As others have said, try some different beans for starters. There were some good recommendations on other threads today.


----------



## Hibbsy (Jan 8, 2017)

Union revelation blend are good beans for crema.


----------



## Daren (Jan 16, 2012)

Hibbsy said:


> Union revelation blend are good beans for crema.


What's with the crema? I don't get it?


----------



## Hibbsy (Jan 8, 2017)

Daren said:


> What's with the crema? I don't get it?


Well as you posted earlier taste is the most important, for me too, But for some reason for a few of my mates the look is most important. This blend gave good results for both taste and crema.


----------



## Stevie (Nov 18, 2015)

Crema isn't everything, but you'll struggle with beans such as yours as they are not fresh. For the best crema you want beans that have been roasted less than 2 weeks before use, and you should have adjusted your equipment so you can hit a good recipe - for example 15g in, 30g out in 30 seconds. A slower extraction (but not too slow) will typically give you a good crema.

Taste is the most important thing! Looking at your picture you might not have a very good espresso to milk ratio (too much milk) as the colour is very light.


----------



## NickdeBug (Jan 18, 2015)

Try taking a teaspoon and scooping crema off the top of your espresso.

Taste and then think whether or not you want more of it.

If you like your traditional ristretto type coffee then worth ordering some Italian Job from Rave Coffee. It's cheap and easy to work with.

Your new grinder might work for some brewed coffee but will probably struggle with espresso.


----------



## Mrboots2u (May 10, 2013)

And your coffee is nearly two months old, is that's the roast date and not a best before .


----------



## urbanbumpkin (Jan 30, 2013)

Mrboots2u said:


> And your coffee is nearly two months old, is that's the roast date and not a best before .


I think the MFD date is the date it's packaged....could wrong. Get some other beans though


----------



## nightslayer (May 29, 2016)

To be fair the presence of crema is an indicator of a decent extraction - i.e. if you don't have it that's a pretty darn clear indication you're doing something wrong. But yes, the age of the beans are crucial to the quality of your extractions (think of these as organic matter much like how your fruit will have an expiration date), also the grinder which breaks the beans down - it's about evenness of grind and not just how fine the grinder can go that differentiates espresso-capable grinders (you're looking minimally at an Iberital MC5, Rocky Rancilio/Gaggia MDF (that's pushing it some though I managed with that for a good long while), Sage Dose Control) from non espresso-capable grinders. If you lack either you really won't be able make decent-tasting espresso.. and this is coming from my severely (I tried doing without a fitting tamper for a while) budget-constrained perspective.


----------



## Mrboots2u (May 10, 2013)

Lack of crema doesn't always mean poor extraction . Crema can be robusta built for example or made through a pressurised portafilter . Some light roasted African coffees can be tasty but won't produce huge crema , so it's not a one rule fits all. Sometimes lack of crema can indicate a lack of freshens for certain coffees but it's not a given .

In this case the coffee could not be fresh but I wouldn't say it's a given rule for all coffees to have Guinness crema porn .

@nightslayer


----------



## NonnaRose (Aug 8, 2021)

coder said:


> Hi guys,
> 
> I am Kieran and I am new to the forums.
> 
> Today I purchased a Sage The Duo Temp Pro BES810BSSUK. I also purchased De'Longhi KG79 Professional Burr Grinder. I am using Lavazza Super Crema Coffee Beans. MFD Date says 15/03/2017...


I have a new Sage Bambino Plus, use Pact ready ground, and get very little crema. My old Ascaso machine, with the same coffee, made loads of crema consistently. I'm not impressed with Sage at all. Even the cheaper DeLonghi Dedica did better.


----------



## Rincewind (Aug 25, 2020)

NonnaRose said:


> ...My old Ascaso machine...


Which model of Ascaso ?


----------

### Dataset excerpts

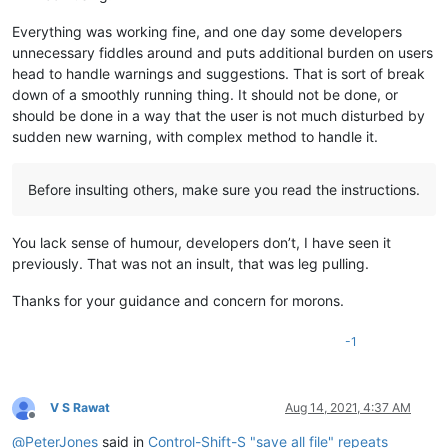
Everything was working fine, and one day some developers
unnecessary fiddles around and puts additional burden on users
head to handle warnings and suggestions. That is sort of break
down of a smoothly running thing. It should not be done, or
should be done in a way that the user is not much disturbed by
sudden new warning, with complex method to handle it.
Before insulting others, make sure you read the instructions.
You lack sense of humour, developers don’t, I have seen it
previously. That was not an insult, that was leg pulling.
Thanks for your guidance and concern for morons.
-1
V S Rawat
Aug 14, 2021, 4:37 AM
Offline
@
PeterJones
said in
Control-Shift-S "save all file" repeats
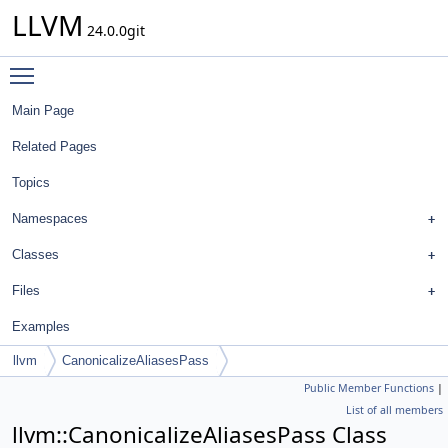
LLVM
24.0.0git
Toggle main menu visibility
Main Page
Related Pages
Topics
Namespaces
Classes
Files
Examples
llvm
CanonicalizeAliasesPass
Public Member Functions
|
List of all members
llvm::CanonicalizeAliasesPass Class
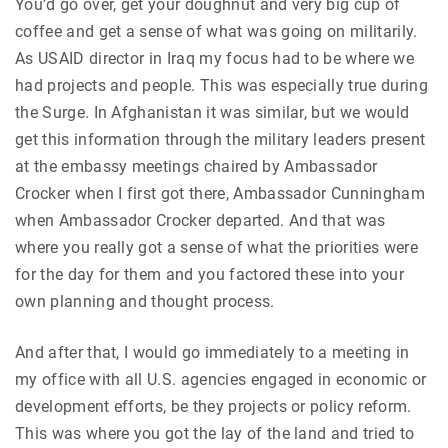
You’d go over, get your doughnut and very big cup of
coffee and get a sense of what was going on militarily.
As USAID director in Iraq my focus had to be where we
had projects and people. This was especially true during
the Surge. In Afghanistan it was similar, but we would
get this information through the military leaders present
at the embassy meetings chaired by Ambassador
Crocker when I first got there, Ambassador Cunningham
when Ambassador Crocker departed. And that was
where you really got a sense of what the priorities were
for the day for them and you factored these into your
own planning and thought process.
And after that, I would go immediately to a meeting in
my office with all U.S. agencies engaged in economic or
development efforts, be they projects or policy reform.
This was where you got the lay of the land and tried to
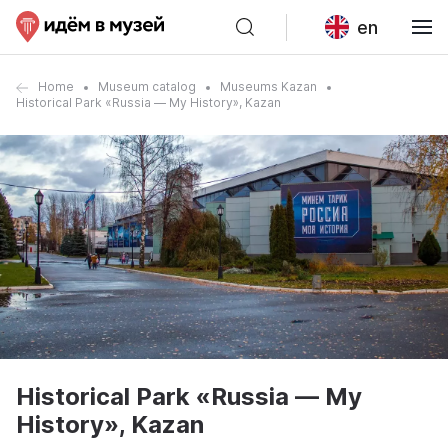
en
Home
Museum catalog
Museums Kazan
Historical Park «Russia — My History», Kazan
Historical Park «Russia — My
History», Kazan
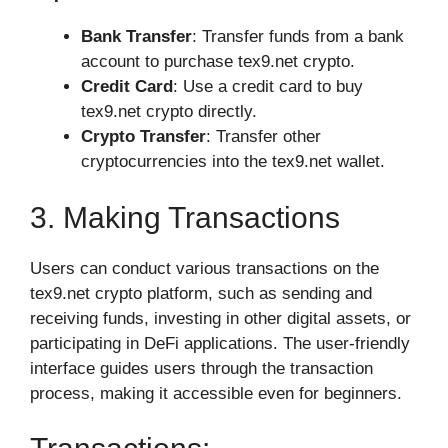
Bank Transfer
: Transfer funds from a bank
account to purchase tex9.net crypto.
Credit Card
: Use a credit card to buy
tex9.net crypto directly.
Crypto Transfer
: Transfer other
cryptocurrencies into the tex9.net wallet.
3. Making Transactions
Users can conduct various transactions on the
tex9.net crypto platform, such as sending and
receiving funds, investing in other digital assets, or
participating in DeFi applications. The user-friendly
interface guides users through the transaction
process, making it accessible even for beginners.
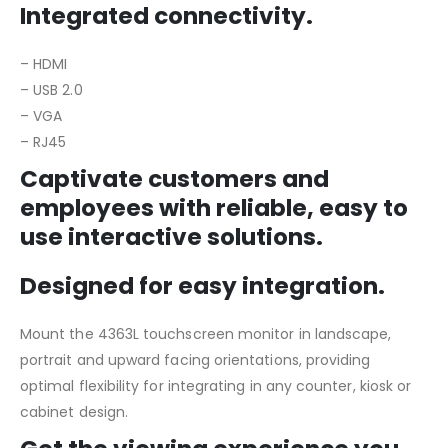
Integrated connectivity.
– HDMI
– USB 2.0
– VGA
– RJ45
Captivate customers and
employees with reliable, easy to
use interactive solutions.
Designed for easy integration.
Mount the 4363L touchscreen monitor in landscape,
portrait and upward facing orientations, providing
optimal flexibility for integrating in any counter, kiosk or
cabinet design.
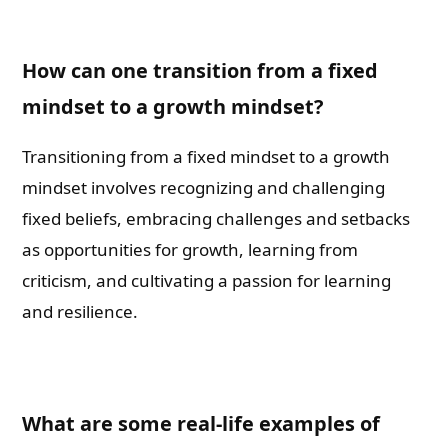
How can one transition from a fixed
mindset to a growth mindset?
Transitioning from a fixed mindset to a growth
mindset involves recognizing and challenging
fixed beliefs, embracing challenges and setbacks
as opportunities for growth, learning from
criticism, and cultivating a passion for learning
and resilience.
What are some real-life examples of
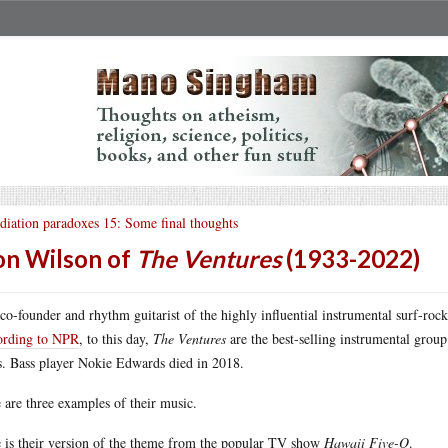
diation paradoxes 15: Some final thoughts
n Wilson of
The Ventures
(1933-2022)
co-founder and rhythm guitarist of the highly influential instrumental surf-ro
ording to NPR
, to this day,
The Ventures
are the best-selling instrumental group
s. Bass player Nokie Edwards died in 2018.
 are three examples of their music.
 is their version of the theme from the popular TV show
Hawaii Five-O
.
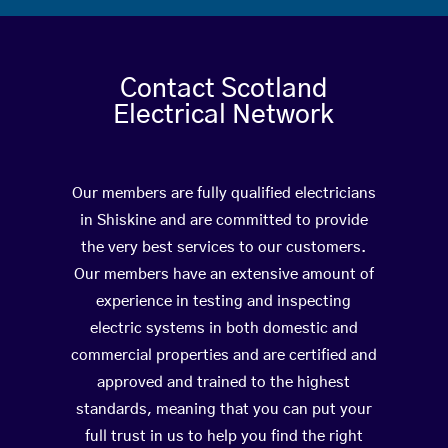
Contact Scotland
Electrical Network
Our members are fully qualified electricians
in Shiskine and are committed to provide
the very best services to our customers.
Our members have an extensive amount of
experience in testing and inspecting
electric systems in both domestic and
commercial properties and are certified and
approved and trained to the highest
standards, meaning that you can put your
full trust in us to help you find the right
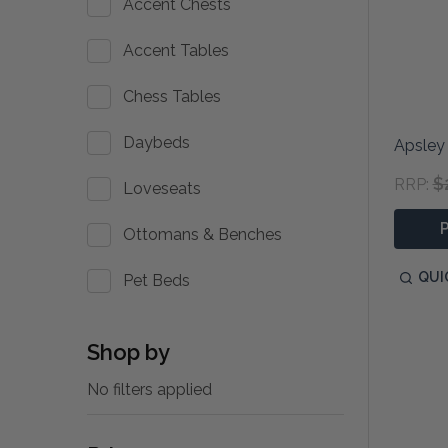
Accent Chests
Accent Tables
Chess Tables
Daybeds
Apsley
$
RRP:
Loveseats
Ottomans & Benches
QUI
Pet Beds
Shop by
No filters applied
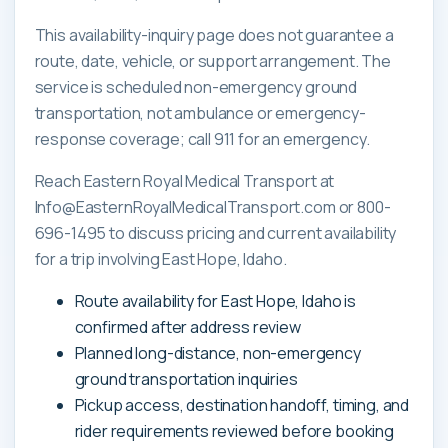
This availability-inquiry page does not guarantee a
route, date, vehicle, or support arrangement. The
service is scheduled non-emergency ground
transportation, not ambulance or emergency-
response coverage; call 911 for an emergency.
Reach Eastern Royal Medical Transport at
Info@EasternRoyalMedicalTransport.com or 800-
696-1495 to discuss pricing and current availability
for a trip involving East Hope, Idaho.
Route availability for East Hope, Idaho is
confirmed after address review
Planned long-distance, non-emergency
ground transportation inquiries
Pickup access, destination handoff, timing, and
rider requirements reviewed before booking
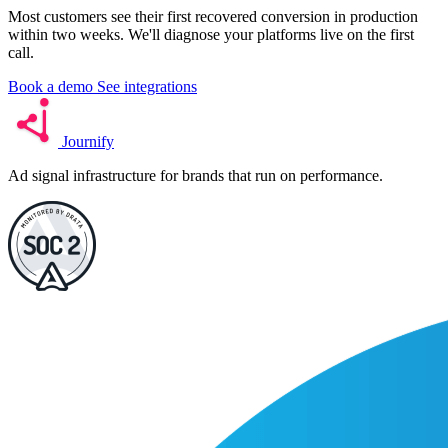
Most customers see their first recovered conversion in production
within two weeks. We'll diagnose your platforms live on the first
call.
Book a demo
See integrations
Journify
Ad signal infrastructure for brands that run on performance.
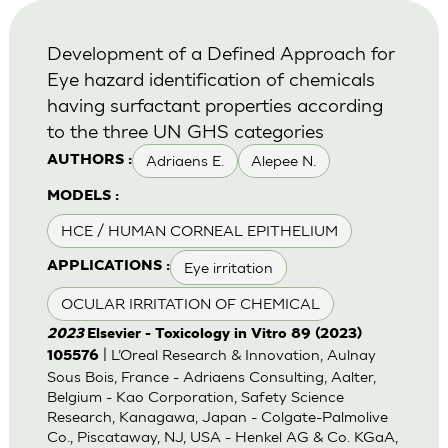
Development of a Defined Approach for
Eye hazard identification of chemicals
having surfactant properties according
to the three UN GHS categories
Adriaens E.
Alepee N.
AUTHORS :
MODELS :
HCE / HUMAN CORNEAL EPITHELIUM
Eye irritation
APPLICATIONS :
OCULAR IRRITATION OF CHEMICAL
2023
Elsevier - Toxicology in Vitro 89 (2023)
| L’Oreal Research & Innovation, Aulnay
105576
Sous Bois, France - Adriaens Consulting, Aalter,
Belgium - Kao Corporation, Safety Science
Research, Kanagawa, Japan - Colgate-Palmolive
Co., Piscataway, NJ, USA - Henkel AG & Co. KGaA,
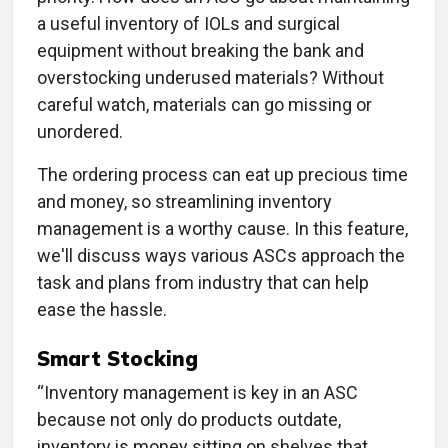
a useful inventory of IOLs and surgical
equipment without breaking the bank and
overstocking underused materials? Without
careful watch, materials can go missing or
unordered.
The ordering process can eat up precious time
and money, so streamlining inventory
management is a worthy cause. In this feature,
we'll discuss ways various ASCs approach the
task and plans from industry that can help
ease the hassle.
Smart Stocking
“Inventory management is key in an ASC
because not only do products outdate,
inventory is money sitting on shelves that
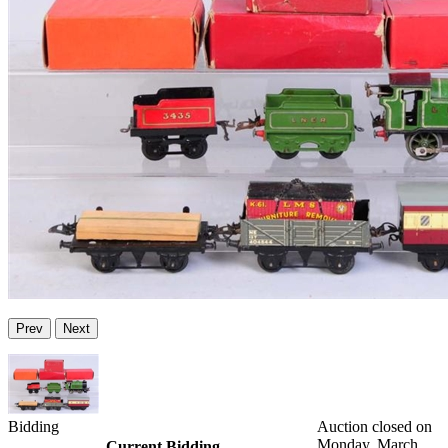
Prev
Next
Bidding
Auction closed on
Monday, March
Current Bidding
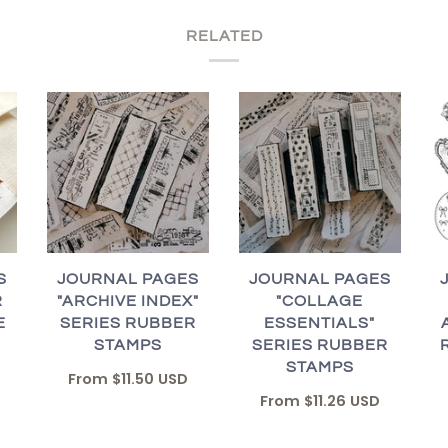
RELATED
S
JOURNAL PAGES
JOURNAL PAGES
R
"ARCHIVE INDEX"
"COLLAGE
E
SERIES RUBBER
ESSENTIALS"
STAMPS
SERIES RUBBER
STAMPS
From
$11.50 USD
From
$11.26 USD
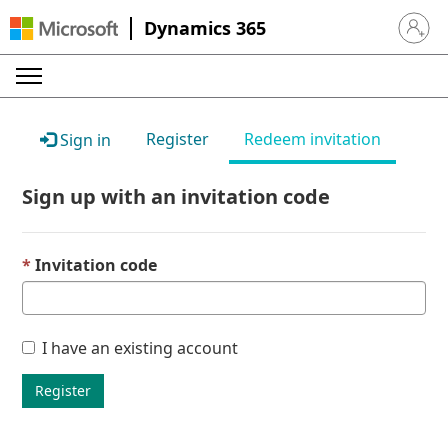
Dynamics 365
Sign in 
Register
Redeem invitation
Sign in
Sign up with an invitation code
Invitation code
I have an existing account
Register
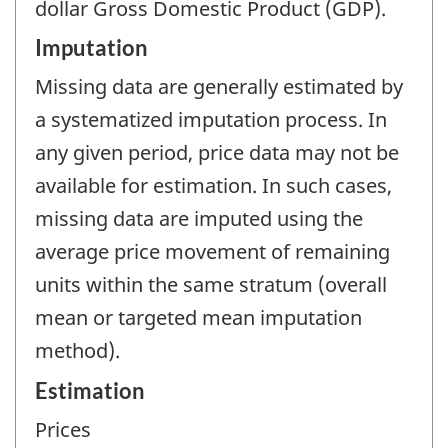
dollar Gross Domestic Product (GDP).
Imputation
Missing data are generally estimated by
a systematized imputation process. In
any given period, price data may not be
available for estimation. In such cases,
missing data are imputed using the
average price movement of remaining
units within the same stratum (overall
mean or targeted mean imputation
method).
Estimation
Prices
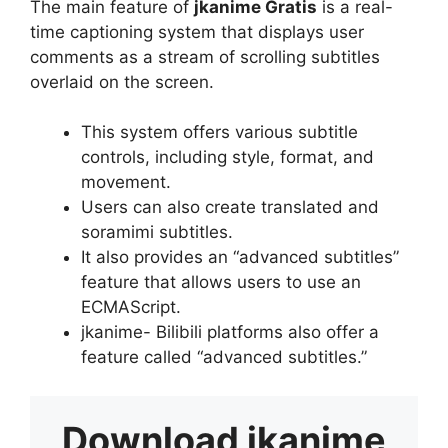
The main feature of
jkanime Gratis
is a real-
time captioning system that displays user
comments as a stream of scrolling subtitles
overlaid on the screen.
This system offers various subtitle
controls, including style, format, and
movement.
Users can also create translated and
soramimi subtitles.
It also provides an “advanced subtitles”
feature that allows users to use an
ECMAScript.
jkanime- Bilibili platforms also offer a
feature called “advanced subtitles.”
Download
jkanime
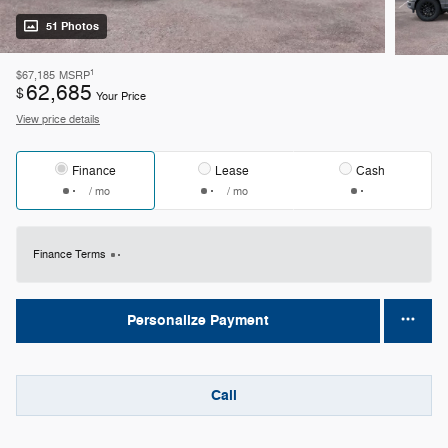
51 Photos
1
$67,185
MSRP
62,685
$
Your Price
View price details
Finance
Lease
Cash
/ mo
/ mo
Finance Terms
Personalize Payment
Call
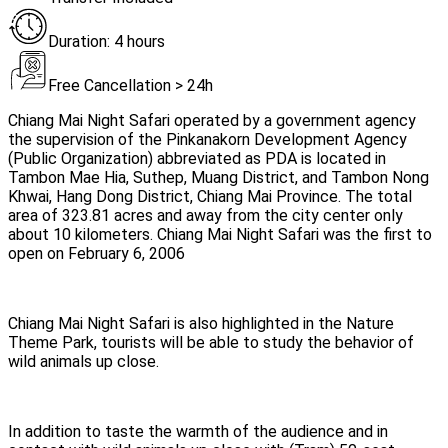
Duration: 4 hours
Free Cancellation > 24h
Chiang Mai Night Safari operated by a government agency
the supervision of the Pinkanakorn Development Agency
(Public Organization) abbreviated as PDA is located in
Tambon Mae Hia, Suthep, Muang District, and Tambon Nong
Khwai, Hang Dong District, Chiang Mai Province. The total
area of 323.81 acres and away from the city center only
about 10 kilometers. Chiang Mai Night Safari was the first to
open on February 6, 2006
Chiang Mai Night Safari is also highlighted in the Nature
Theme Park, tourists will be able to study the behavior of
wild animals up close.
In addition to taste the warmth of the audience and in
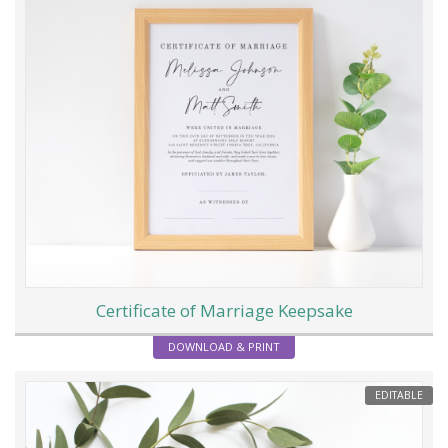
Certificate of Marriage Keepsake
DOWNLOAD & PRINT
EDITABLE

### Tasks
(a) Reproduce the passage of the espresso crema thread from "I have a new" to "(Aug 25, 2020)", word for word.
(b) Recast the listing from the line with "Bank Transfer" to the line with "receiving funds, investing", both included, as a Markdown table with columns named Row and Line. Put each line's row number under Row and the line itself under Line, and skip any blank lines.

### Your responses
(a)
I have a new Sage Bambino Plus, use Pact ready ground, and get very little crema. My old Ascaso machine, with the same coffee, made loads of crema consistently. I'm not impressed with Sage at all. Even the cheaper DeLonghi Dedica did better.


----------



## Rincewind (Aug 25, 2020)

(b)
| Row | Line |
|---|---|
| 1 | Bank Transfer |
| 2 | : Transfer funds from a bank |
| 3 | account to purchase tex9.net crypto. |
| 4 | Credit Card |
| 5 | : Use a credit card to buy |
| 6 | tex9.net crypto directly. |
| 7 | Crypto Transfer |
| 8 | : Transfer other |
| 9 | cryptocurrencies into the tex9.net wallet. |
| 10 | 3. Making Transactions |
| 11 | Users can conduct various transactions on the |
| 12 | tex9.net crypto platform, such as sending and |
| 13 | receiving funds, investing in other digital assets, or |